### To-do item
Everything in the listing below should be repeated verbatim, apart from the pictures.

○ ○ ○ ○ ○ ○ ○

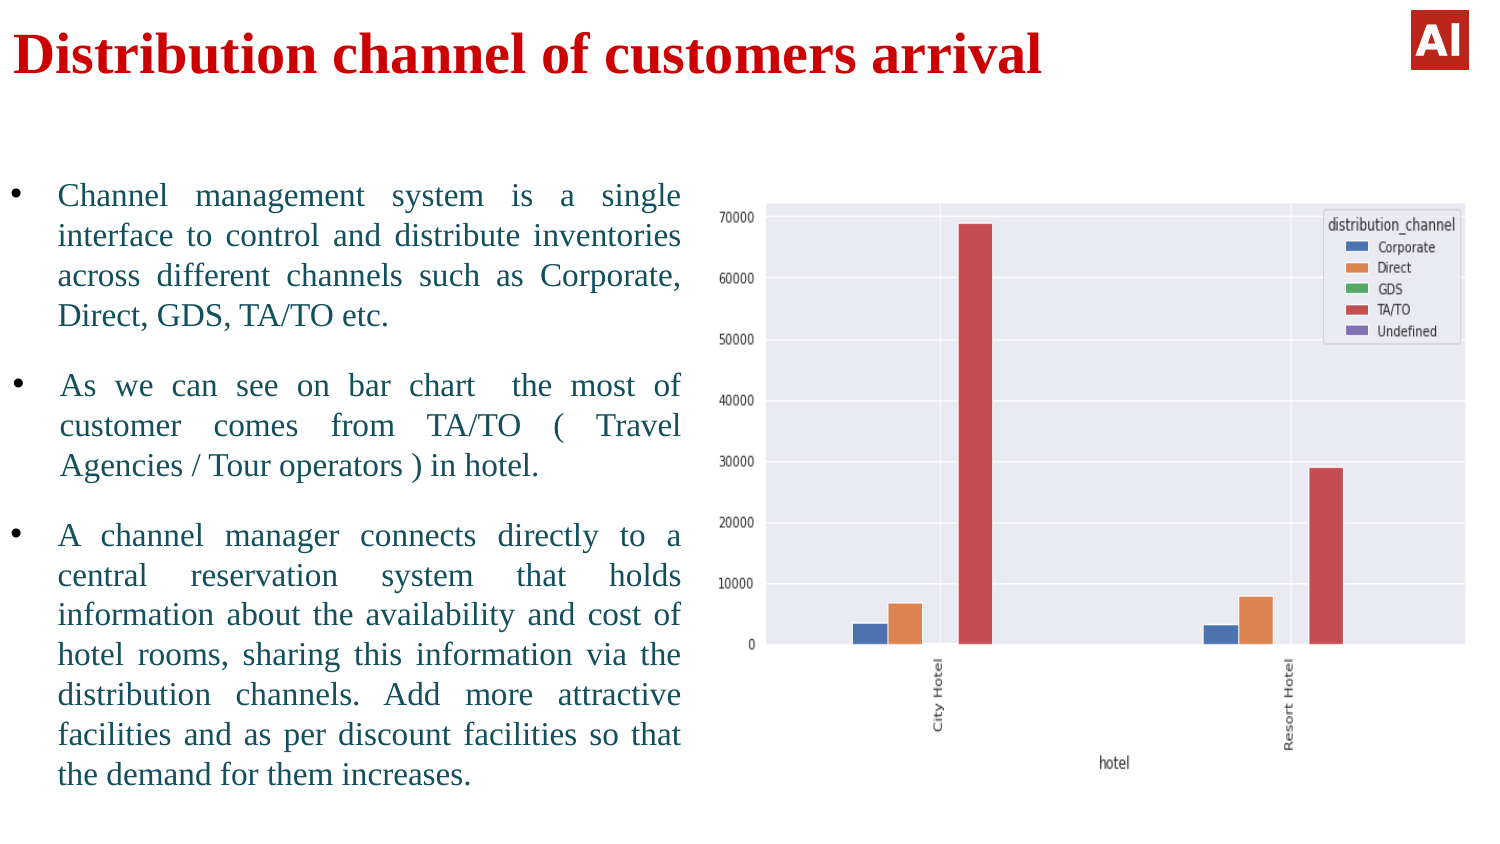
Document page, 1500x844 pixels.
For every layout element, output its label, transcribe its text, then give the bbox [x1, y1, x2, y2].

picture [1411, 10, 1469, 70]
text_box A channel manager connects directly to a central reservation system that holds information about the availability and cost of hotel rooms, sharing this information via the distribution channels. Add more attractive facilities and as per discount facilities so that the demand for them increases. [0, 505, 698, 840]
title Distribution channel of customers arrival [0, 0, 1396, 94]
text_box Channel management system is a single interface to control and distribute inventories across different channels such as Corporate, Direct, GDS, TA/TO etc. [0, 165, 698, 341]
picture [699, 200, 1500, 785]
text_box As we can see on bar chart the most of customer comes from TA/TO ( Travel Agencies / Tour operators ) in hotel. [0, 355, 694, 505]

○ ○ ○ ○ ○ ○ ○

### Worked solution
Document page, 1500x844 pixels.
For every layout element, output its label, transcribe its text, then give the bbox [x1, y1, x2, y2].

picture [1411, 10, 1469, 70]
text_box A channel manager connects directly to a central reservation system that holds information about the availability and cost of hotel rooms, sharing this information via the distribution channels. Add more attractive facilities and as per discount facilities so that the demand for them increases. [0, 505, 698, 840]
title Distribution channel of customers arrival [0, 0, 1396, 94]
text_box Channel management system is a single interface to control and distribute inventories across different channels such as Corporate, Direct, GDS, TA/TO etc. [0, 165, 698, 341]
picture [699, 200, 1500, 785]
text_box As we can see on bar chart the most of customer comes from TA/TO ( Travel Agencies / Tour operators ) in hotel. [0, 355, 694, 505]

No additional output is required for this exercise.